Betreft: 1 Ko 14: 20
Vraag:
Betekent kinderen in de boosheid dat we niet snel tot boosheid geneigd zijn?
Antwoord:
Voor alle zekerheid eerst even wat het niet betekent. Het betekent niet, dat we niet gauw boos of kwaad moeten worden. Het woord boosheid slaat hier op verkeerde dingen, zondige zaken.

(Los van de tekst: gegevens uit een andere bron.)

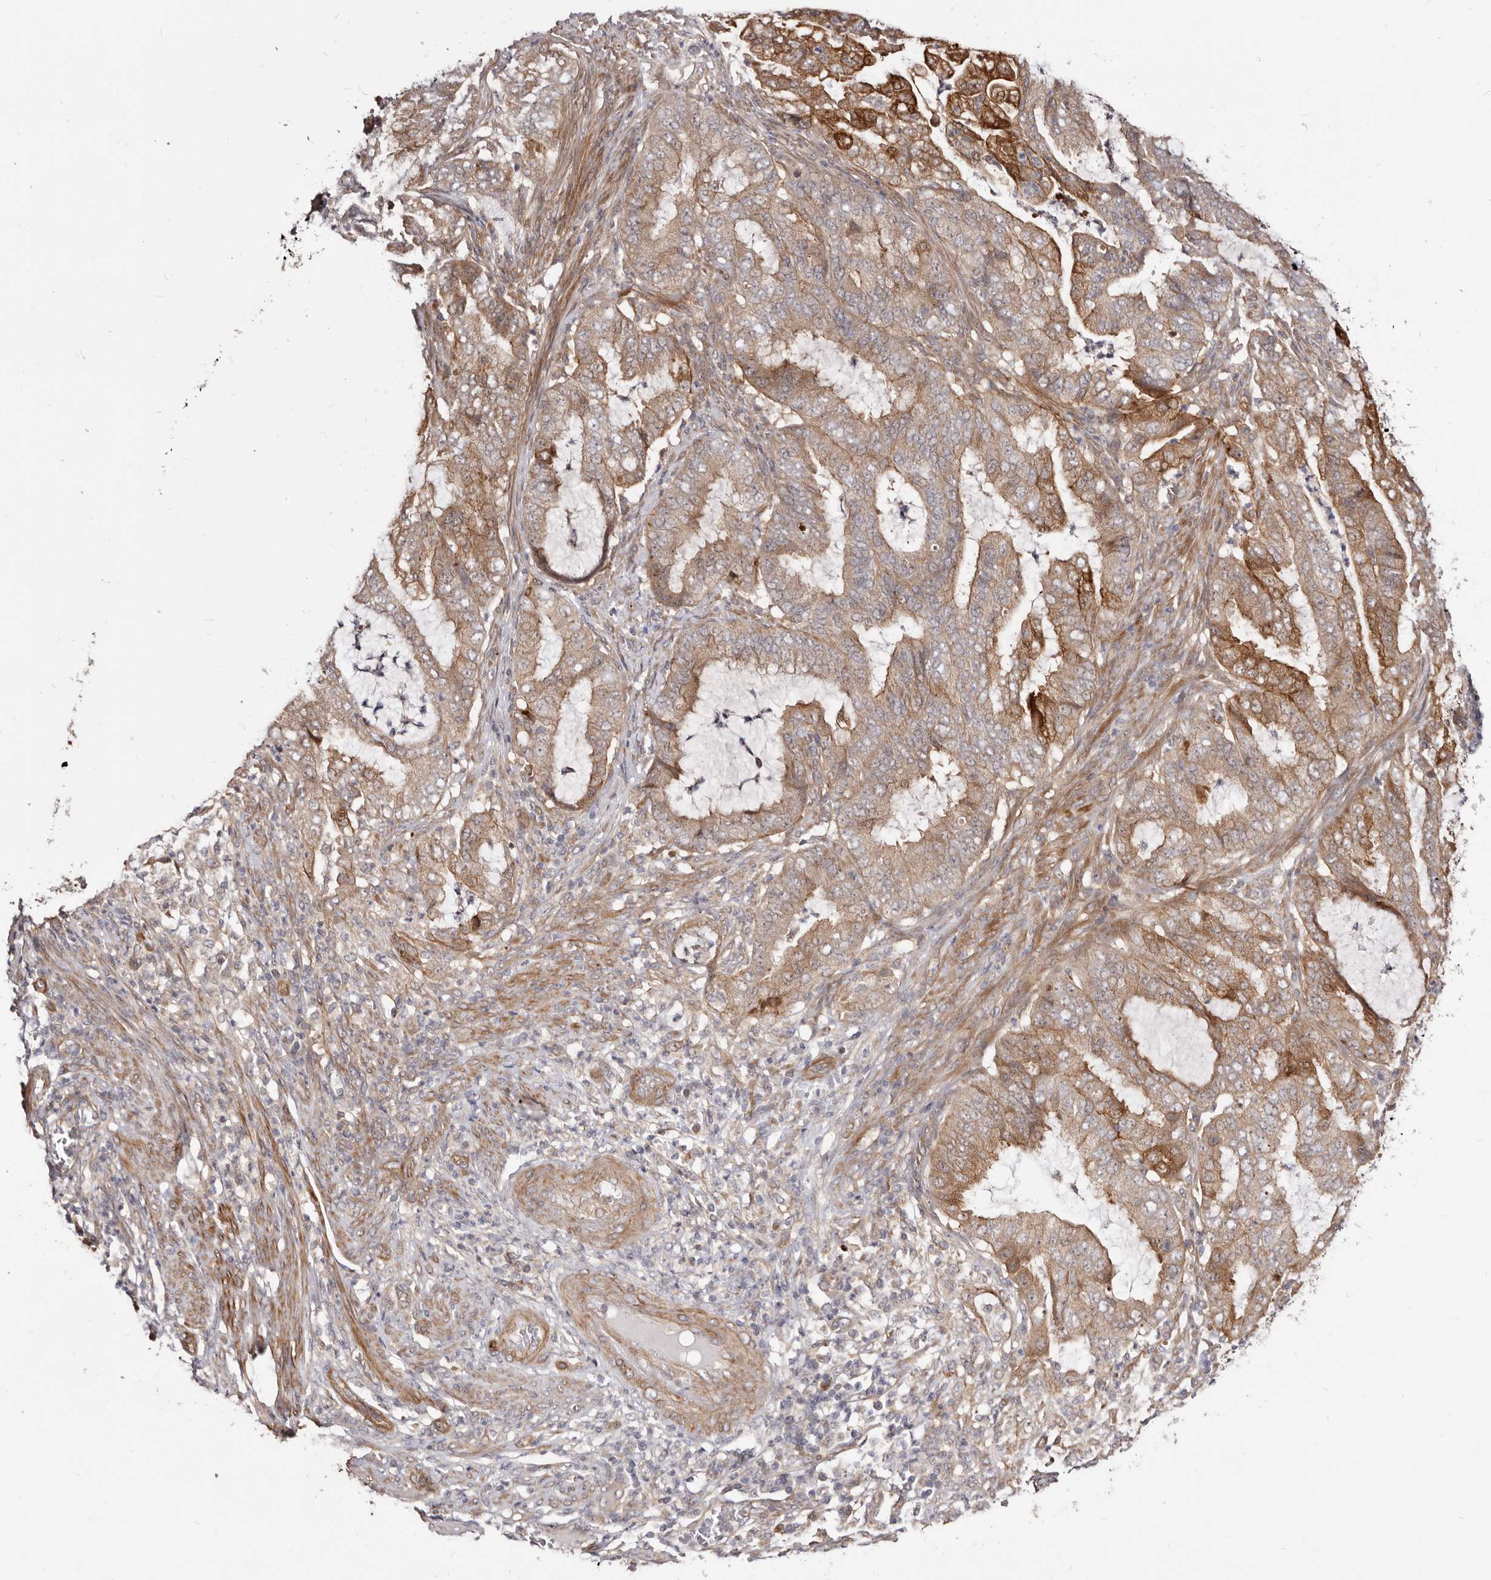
{"staining": {"intensity": "moderate", "quantity": ">75%", "location": "cytoplasmic/membranous,nuclear"}, "tissue": "endometrial cancer", "cell_type": "Tumor cells", "image_type": "cancer", "snomed": [{"axis": "morphology", "description": "Adenocarcinoma, NOS"}, {"axis": "topography", "description": "Endometrium"}], "caption": "A high-resolution micrograph shows immunohistochemistry staining of endometrial adenocarcinoma, which demonstrates moderate cytoplasmic/membranous and nuclear positivity in about >75% of tumor cells.", "gene": "GPATCH4", "patient": {"sex": "female", "age": 51}}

Naar zulke zaken moet ons hart niet uitgaan. We moeten niet geneigd zijn om kwaad te doen. Toch is dat hier niet bedoeld, hoewel het er wel mee te maken heeft. We moeten bij de uitleg van deze tekst denken aan wat er aan voorafgaat. In vers 19 gaat het om spreken met het verstand en in vers 20a lezen we ‘weest geen kinderen in het verstand’.’ Welnu, kinderen weten nog niet alles, ze moeten de dingen leren begrijpen. Ze moeten volwassen worden wat het verstand betreft. Het gaat daarbij dus om het kennen van de goddelijke, de goede dingen en daarin leven.
Tegenover kinderen in het verstand staat nu kinderen in de boosheid. Dat betekent dat we op het terrein van de boosheid best onkundige mogen zijn. Dat is zelfs aanbevelenswaardig. Laten we maar kinderen zijn die weinig verstand hebben van alles wat boos en slecht is. We hoeven en moeten ons niet verdiepen in al het kwaad dat er in de wereld is. Daar worden we geestelijk namelijk niets beter van, integendeel er is alle kans dat het onze gedachten bezoedelt.